## Text
- - -
Mark Kettenis wrote:
> 
>    Date: Mon, 26 Mar 2001 18:14:00 -0800
>    From: Michael Snyder <msnyder@cygnus.com>
> 
>    Mark Kettenis wrote:
>    >
>    > FYI, I checked this in.  HJ can finally be happy now (although things
>    > probably won't work correctly for multithreaded programs).
> 
>    Mark, this breaks remote i386 targets debugged from linux hosts.
>    STOPPED_BY_WATCHPOINT is unconditionally defined to a function in
>    i386-nat.c, but we may not be debugging a native target.
> 
> STOPPED_BY_WATCHPOINT always has been unconditionally defined.  The
> only difference I can see is that with the old stuff is that I now
> call perror_with_name if the ptrace call fails.
> 
> If I'm right, the attached patch should fix your problems.  I cannot
> test it right now (no access to a Linux/x86 box), but if it works for
> you, feel free to check it in.

No help.  When I'm debugging a remote target, the ptrace call
will fail.

> 
> More details in the reply to your other message.
- - -
## Data to examine
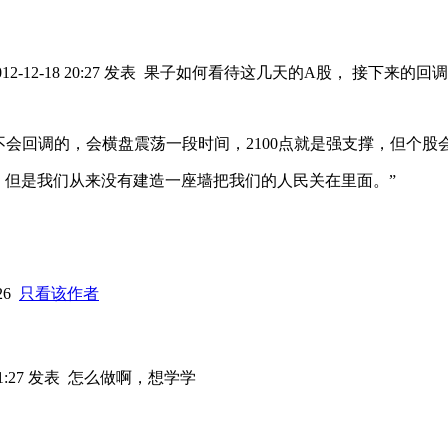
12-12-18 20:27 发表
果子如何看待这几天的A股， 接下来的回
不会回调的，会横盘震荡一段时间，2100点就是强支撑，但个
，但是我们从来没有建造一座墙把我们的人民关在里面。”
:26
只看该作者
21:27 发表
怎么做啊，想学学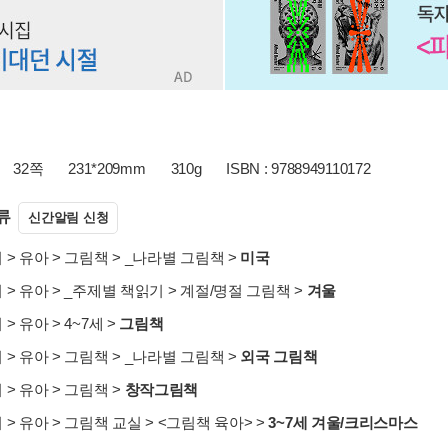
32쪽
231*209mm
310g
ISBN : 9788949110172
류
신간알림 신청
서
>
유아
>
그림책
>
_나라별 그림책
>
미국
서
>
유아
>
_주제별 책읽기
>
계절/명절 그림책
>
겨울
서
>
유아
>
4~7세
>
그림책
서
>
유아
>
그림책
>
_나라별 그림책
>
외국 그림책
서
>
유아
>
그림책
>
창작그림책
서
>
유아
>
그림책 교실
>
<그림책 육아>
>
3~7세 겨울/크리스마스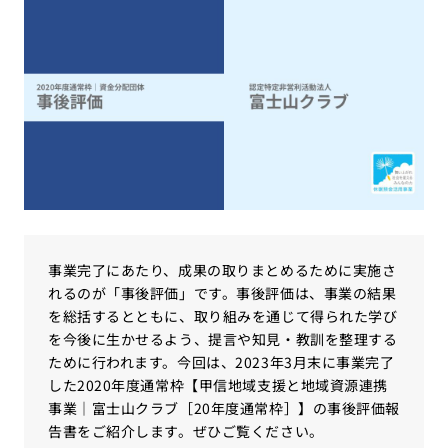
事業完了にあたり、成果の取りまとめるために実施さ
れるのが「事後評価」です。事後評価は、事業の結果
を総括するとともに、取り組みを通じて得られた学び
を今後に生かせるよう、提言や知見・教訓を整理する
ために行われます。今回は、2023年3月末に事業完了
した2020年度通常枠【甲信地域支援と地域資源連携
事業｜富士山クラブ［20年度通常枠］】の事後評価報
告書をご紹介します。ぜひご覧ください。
- - -
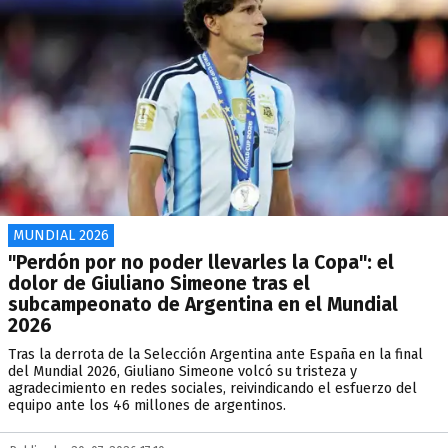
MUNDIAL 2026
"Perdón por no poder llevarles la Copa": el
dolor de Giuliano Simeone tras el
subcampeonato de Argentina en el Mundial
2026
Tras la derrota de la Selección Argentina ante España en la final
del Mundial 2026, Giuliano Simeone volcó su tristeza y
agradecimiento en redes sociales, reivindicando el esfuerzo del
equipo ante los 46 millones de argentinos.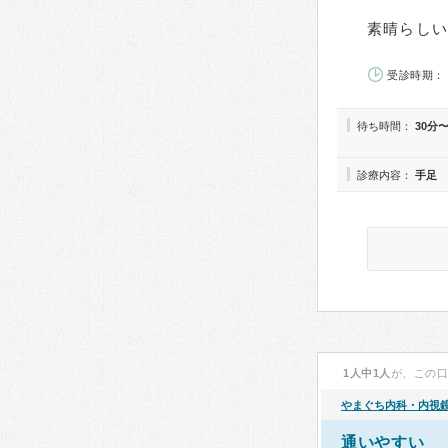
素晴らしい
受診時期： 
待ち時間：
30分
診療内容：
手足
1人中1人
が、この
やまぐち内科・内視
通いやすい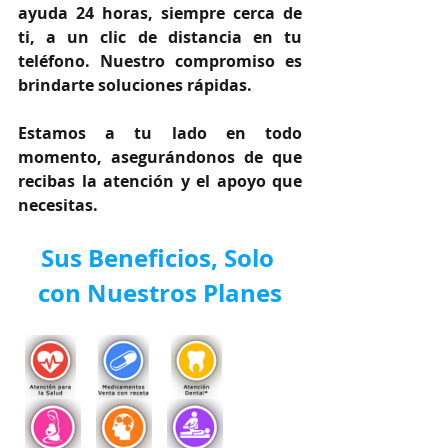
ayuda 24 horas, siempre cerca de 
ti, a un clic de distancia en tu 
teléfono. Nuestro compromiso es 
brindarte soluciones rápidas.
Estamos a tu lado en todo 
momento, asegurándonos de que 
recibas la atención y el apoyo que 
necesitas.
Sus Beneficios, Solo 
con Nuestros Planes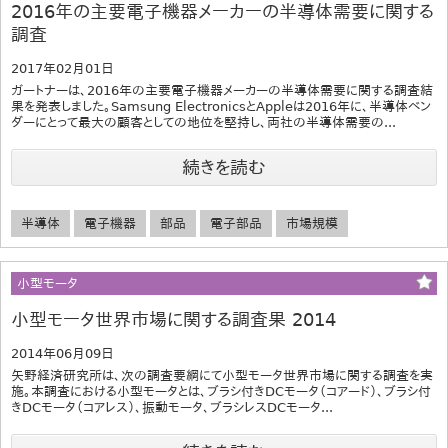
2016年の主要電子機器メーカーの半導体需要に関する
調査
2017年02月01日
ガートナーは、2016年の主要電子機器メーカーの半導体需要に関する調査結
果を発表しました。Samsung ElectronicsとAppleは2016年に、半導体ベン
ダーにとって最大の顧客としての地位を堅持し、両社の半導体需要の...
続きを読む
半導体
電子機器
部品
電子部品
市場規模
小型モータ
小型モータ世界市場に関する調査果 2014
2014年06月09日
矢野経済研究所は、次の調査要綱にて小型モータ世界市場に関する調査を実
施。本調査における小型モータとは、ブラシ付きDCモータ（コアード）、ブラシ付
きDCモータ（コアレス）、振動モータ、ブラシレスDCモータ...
- - -
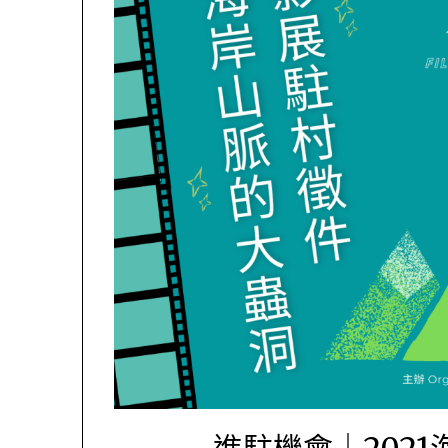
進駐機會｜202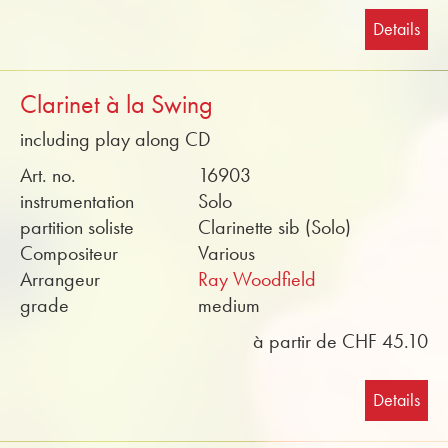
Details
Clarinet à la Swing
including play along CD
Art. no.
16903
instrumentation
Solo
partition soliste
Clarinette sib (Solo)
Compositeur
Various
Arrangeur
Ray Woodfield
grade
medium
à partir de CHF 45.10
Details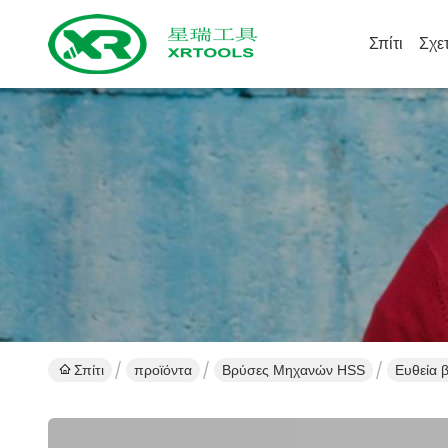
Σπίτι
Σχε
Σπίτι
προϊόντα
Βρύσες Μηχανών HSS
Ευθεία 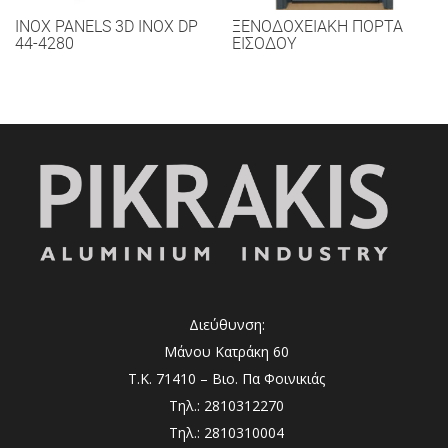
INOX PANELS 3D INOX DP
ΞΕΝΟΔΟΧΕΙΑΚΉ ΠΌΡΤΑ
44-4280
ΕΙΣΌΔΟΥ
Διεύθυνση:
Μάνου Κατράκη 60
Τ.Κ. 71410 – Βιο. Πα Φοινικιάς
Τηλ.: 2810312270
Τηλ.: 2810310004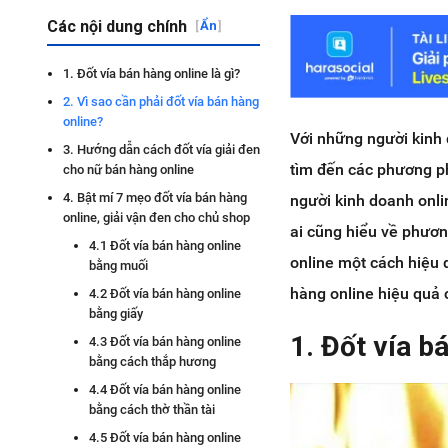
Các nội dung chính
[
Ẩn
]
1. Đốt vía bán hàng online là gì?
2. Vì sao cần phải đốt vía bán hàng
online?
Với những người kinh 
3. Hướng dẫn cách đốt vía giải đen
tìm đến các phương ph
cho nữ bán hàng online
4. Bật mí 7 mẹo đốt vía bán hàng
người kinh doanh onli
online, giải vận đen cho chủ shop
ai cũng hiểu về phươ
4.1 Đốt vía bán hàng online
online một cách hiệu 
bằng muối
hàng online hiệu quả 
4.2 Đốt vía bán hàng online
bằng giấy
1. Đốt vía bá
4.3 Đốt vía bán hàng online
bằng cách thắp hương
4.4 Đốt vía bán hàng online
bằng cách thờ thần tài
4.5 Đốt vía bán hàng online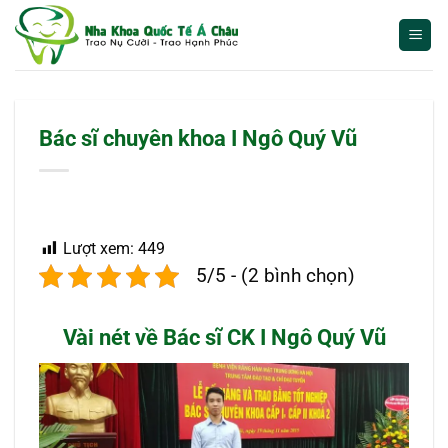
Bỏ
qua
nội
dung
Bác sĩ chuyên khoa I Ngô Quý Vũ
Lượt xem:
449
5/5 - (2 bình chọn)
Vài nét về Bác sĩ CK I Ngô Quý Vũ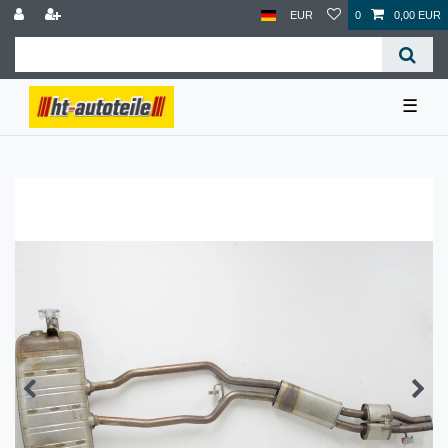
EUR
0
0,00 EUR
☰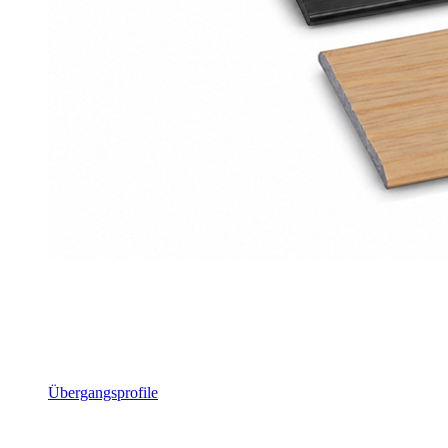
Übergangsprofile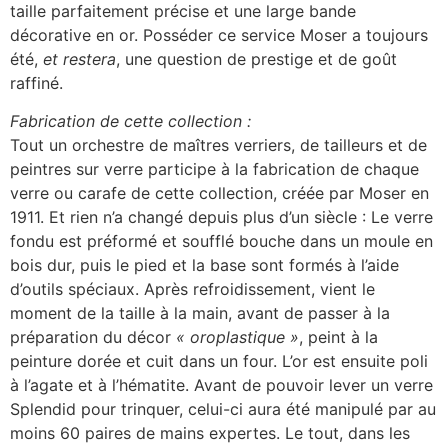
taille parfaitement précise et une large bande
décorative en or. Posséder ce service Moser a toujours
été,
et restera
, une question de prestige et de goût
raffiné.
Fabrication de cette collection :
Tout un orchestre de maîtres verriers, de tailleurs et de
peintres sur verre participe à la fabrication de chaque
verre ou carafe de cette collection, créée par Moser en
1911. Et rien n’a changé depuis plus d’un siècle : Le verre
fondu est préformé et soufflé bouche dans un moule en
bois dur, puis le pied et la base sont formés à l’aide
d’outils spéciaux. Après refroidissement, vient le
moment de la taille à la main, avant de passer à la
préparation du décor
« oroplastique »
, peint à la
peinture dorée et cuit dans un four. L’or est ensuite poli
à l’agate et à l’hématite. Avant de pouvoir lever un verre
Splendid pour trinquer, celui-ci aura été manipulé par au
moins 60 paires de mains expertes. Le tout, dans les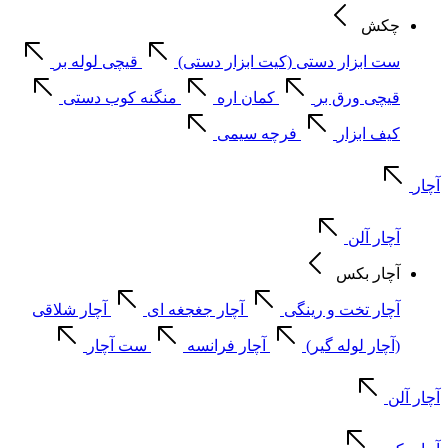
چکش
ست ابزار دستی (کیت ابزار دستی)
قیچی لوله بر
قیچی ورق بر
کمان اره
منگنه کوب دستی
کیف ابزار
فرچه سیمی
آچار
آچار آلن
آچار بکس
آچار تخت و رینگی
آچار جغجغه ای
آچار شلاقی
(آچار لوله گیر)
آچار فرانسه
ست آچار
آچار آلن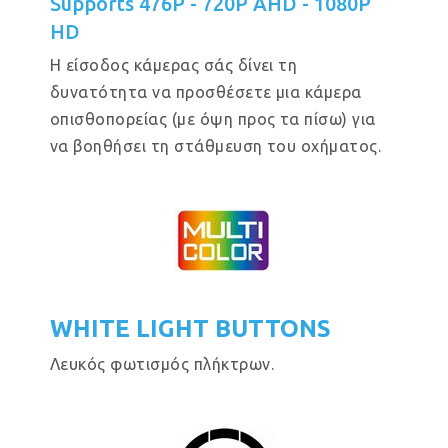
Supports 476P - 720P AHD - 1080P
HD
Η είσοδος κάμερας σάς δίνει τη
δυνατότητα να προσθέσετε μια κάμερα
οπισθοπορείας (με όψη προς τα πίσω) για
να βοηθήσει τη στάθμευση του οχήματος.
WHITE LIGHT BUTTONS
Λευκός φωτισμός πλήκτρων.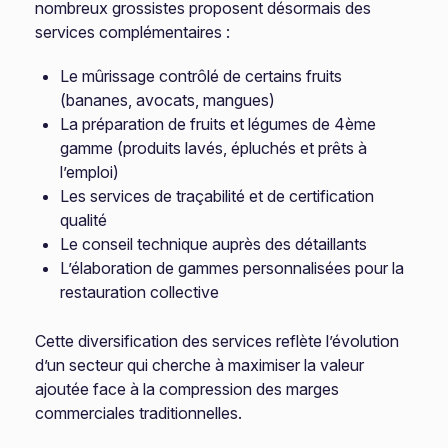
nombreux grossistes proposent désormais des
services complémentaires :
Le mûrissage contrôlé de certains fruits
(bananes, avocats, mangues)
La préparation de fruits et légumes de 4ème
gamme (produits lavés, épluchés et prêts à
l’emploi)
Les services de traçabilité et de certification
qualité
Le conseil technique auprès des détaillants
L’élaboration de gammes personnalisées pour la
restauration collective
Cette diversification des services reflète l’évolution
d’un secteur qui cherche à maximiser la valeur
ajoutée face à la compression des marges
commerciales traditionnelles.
- - -
## Activity list
A. Summarize the email thread about the watchpoint change in three sentences.
B. Write the next part of the email thread about the watchpoint change, picking up after its final line.
The records are not used in any of this work.

## Answers to the problems
A. Michael Snyder reported that a change Mark Kettenis checked in breaks remote i386 targets debugged from Linux hosts, because STOPPED_BY_WATCHPOINT is unconditionally defined to a function in i386-nat.c. Kettenis replied that the macro has always been unconditionally defined, that the only difference is a new call to perror_with_name when the ptrace call fails, and offered a patch he could not test. The response says the patch does not help, since the ptrace call will fail when a remote target is being debugged.

B.
> 
> Mark
> 
> Index: ChangeLog
> from  Mark Kettenis  <kettenis@gnu.org>
> 
>         * i386-linux-nat.c (i386_linux_dr_get): Return 0 if ptrace call
>         fails instead of calling perror_with_name.  This should fix
>         debugging remote i386 targets with a native Linux/x86 GDB.  Add
>         FIXME for this hack.
> 
> Index: i386-linux-nat.c
> ===================================================================
> RCS file: /cvs/src/src/gdb/i386-linux-nat.c,v
> retrieving revision 1.24
> diff -u -r1.24 i386-linux-nat.c
> --- i386-linux-nat.c 2001/03/21 21:22:48 1.24
> +++ i386-linux-nat.c 2001/03/27 08:40:06
> @@ -712,11 +712,20 @@
>       one thread.  */
>    tid = PIDGET (inferior_pid);
> 
> +  /* FIXME: kettenis/2001-03-27: Calling perror_with_name if the
> +     ptrace call fails breaks debugging remote targets.  The correct
> +     way to fix this is to add the hardware breakpoint and watchpoint
> +     stuff to the target vectore.  For now, just return zero if the
> +     ptrace call fails.  */
>    errno = 0;
>    value = ptrace (PT_READ_U, tid,
>                   offsetof (struct user, u_debugreg[regnum]), 0);
>    if (errno != 0)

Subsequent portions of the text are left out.